University officials said they were pleased with their handling of the outage.

"The emergency itself is what you don't plan for," Cliatt said. "Things went rather smoothly, [but] you can't predict anything in an emergency. You plan for the unexpected, and that's what we responded to."

"We have had other occasions, including inclement weather, which have prompted us to enact our shelter program," Klaus said in an e-mail.

He added that this most recent experience was a more realistic disaster scenario, since many services such as power, wireless internet and room heating were disabled.
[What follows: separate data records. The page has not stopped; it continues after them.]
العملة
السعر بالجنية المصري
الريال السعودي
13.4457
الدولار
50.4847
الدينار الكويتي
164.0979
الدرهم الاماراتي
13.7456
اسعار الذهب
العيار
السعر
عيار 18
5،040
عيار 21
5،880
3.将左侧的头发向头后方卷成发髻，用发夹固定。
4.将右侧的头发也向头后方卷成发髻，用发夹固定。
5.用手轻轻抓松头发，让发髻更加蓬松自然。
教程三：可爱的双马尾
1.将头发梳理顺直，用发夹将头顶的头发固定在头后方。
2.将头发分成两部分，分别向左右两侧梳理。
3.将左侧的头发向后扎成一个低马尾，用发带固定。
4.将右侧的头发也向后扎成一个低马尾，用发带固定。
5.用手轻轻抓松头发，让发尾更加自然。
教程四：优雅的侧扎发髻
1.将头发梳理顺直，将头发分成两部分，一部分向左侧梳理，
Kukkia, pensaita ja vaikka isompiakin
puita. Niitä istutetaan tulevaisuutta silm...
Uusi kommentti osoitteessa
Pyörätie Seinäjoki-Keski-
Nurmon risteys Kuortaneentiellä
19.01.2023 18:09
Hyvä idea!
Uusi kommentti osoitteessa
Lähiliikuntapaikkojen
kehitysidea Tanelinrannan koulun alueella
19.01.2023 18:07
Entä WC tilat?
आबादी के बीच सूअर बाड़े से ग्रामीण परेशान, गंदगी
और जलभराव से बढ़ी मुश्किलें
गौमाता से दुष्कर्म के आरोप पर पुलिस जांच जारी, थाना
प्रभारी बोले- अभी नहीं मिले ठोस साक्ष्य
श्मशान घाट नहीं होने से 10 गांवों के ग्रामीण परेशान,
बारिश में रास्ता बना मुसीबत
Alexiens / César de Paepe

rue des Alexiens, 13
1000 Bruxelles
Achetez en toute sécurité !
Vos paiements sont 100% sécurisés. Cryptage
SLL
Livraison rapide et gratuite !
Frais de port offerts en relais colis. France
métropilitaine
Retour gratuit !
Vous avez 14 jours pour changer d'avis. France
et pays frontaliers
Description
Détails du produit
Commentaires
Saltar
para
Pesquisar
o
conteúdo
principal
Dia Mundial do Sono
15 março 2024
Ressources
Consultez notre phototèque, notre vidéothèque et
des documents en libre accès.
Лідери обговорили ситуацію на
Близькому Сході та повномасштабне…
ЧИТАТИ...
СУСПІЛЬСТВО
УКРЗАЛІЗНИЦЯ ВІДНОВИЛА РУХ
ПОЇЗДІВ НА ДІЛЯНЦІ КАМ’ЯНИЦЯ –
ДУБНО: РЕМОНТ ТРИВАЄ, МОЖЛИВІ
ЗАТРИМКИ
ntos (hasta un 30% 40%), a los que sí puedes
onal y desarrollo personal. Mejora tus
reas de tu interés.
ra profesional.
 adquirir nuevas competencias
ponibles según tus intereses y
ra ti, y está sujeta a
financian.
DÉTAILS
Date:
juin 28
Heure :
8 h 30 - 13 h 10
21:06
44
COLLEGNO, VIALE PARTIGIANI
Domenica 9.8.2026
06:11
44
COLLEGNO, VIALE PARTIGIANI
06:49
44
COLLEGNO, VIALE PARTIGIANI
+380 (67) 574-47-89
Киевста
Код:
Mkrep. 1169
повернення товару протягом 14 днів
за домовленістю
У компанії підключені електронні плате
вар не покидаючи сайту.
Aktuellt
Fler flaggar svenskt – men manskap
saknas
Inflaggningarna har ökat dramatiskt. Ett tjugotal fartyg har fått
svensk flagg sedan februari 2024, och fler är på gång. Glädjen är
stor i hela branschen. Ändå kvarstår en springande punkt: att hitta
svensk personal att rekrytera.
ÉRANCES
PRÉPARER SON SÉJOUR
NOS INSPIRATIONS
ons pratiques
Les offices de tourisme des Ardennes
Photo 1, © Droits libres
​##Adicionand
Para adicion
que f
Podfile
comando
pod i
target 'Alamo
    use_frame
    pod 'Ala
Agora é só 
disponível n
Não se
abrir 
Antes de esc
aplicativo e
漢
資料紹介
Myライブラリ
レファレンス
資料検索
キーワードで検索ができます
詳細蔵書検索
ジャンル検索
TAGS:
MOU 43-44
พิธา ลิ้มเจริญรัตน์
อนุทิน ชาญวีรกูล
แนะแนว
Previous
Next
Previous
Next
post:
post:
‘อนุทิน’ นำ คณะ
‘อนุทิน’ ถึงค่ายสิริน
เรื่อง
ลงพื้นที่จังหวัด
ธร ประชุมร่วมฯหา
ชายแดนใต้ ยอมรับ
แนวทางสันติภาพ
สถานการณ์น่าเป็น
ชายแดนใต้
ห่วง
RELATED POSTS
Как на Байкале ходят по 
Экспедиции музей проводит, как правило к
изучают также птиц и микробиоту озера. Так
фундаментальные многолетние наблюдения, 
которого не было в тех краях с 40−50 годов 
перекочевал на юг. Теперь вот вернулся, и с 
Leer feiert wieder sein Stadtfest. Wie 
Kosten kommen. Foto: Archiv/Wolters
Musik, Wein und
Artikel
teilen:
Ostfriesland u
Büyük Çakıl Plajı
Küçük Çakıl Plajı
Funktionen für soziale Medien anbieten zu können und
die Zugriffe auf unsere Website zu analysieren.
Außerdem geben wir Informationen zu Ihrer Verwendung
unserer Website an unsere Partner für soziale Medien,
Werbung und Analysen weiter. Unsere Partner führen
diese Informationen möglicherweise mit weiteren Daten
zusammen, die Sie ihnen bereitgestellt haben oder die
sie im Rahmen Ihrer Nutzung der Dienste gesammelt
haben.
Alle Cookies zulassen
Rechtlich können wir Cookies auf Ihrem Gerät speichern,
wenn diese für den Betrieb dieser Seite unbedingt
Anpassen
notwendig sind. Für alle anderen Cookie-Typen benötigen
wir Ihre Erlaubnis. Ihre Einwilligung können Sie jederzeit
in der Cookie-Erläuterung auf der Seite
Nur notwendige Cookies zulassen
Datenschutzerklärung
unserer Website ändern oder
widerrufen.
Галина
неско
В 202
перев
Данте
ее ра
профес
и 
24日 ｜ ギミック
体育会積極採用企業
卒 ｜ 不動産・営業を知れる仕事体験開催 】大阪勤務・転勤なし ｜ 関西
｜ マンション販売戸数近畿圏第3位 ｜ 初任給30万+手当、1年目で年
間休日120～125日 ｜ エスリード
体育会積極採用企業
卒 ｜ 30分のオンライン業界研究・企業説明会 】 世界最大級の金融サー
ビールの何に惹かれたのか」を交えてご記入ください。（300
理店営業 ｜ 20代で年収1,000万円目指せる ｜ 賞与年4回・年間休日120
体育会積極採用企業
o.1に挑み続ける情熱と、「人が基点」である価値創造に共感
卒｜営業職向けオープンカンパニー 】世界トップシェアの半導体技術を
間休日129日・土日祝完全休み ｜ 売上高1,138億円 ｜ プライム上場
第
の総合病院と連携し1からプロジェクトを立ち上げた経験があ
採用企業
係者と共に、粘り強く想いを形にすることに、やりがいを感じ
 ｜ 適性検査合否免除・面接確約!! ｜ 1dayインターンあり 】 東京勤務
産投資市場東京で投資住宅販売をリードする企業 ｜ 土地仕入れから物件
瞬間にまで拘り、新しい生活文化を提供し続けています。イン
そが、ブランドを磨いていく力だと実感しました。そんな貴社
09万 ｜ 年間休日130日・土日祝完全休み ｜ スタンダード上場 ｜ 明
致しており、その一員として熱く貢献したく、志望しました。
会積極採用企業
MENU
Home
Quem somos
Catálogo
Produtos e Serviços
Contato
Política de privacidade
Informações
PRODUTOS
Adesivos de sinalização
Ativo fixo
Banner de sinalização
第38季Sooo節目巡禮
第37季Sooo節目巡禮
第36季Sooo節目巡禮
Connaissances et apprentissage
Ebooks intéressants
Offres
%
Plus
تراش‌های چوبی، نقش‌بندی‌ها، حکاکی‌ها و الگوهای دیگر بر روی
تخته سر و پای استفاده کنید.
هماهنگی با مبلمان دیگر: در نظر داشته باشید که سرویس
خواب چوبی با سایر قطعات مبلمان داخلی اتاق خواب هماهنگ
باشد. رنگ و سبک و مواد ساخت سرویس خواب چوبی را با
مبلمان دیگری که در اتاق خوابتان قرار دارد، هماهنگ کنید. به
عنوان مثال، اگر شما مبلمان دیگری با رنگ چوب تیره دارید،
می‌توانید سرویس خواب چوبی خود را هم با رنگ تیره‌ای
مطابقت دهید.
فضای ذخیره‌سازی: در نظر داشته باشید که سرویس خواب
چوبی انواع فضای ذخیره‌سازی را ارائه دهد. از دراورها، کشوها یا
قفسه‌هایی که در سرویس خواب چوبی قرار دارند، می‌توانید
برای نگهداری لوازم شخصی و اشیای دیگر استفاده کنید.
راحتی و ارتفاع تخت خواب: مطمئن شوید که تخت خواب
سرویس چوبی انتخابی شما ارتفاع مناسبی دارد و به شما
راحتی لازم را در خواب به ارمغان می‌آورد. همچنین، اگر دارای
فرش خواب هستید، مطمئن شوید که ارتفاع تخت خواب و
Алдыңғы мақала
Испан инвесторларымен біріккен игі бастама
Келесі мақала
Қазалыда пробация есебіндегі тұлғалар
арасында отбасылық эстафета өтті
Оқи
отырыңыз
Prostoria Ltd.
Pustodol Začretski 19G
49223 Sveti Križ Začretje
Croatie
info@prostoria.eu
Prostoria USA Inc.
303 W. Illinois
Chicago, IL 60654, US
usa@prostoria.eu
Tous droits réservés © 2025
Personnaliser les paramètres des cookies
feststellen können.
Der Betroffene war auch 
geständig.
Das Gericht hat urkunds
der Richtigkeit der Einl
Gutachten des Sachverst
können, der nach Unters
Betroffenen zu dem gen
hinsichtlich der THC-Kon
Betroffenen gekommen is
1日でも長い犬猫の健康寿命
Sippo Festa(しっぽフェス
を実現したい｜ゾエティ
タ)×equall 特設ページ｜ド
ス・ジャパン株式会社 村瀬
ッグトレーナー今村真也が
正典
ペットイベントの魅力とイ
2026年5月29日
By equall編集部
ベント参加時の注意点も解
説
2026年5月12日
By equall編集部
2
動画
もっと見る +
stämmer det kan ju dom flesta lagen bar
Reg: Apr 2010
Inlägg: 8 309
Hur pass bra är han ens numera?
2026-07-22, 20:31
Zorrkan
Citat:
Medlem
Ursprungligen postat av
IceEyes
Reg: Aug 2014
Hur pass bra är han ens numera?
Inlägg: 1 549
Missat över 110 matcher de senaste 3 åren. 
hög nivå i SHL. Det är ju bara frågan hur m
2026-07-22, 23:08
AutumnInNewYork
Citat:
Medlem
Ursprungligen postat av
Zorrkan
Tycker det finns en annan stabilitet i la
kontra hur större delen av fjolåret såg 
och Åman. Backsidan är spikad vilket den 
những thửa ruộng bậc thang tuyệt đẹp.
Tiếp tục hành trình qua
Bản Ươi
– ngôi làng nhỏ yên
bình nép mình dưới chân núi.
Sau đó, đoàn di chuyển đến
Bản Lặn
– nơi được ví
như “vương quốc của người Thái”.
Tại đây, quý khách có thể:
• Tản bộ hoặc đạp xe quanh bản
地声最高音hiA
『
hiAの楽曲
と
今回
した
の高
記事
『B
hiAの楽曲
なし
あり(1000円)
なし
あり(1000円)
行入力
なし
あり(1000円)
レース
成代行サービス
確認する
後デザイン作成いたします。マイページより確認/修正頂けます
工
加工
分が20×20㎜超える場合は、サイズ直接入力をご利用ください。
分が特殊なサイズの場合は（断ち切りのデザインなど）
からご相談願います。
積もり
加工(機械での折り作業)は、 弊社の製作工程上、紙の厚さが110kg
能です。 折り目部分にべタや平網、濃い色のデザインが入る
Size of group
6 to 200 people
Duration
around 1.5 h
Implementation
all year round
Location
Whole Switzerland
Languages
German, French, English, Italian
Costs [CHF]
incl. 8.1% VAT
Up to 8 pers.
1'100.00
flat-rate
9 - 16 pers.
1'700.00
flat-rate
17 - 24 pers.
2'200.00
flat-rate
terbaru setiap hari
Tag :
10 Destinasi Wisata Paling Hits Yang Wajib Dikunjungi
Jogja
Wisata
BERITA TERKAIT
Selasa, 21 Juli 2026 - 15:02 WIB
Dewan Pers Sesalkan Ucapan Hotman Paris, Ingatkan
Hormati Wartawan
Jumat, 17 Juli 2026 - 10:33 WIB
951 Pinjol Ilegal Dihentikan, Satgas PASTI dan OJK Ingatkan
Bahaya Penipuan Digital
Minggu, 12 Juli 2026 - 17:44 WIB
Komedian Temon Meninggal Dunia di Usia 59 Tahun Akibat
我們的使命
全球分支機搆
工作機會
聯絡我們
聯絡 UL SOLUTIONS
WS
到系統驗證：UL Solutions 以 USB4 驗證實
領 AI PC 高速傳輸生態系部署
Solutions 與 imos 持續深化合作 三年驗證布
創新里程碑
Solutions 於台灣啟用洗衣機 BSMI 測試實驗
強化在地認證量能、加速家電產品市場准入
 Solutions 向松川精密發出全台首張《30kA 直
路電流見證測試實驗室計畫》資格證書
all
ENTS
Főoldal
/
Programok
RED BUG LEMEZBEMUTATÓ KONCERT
The outage was initially caused when a contractor installing a bollard outside Edwards Hall inadvertently struck an electric cable that serves three main electrical substations located in Dillon Gym and Joline and Edwards halls. Power should have been quickly restored because of built-in redundancies in the campus electrical system, Cliatt said.

One of the substations, however, was being serviced when the cable was struck.

Because the work on the substation required the temporary disconnection of the secondary system, upper campus experienced a total power loss that was not easy to repair quickly.

"It was a matter of unfortunate timing," Cliatt said. "Under any other circumstance, there would have been redundancy in the system."

Power was restored to most buildings as of 5 p.m. the same day, but Madison, Hamilton, Buyers, Blair, Campbell, Joline and Holder halls did not regain electrical service until 4:30 a.m. the next day.

Though the overall response to the situation was highly effective, Cliatt said, the University will seek to improve several trouble spots illuminated by the outage.

For one thing, many students returning to their rooms during the outage could not enter buildings because the prox card readers shut down after running out of auxiliary power.

Because the system automatically locks doors when it loses power, Public Safety officers were posted to open dormitory doors manually for students.

"That [is] one of the issues we are looking at [in the analysis of the response]," Cliatt said.

Another problem was that many students did not know where to find information about the problem.

"It doesn't seem that students are aware of the ALERT line, which they can call at any time for updates," Cliatt said.

The ALERT system provides recorded messages from Public Safety about emergency situations and is continually updated as changes occur. Students can reach it by dialing U-CALL and spelling out "alert."

"We always learn something new from these situations," Klaus said.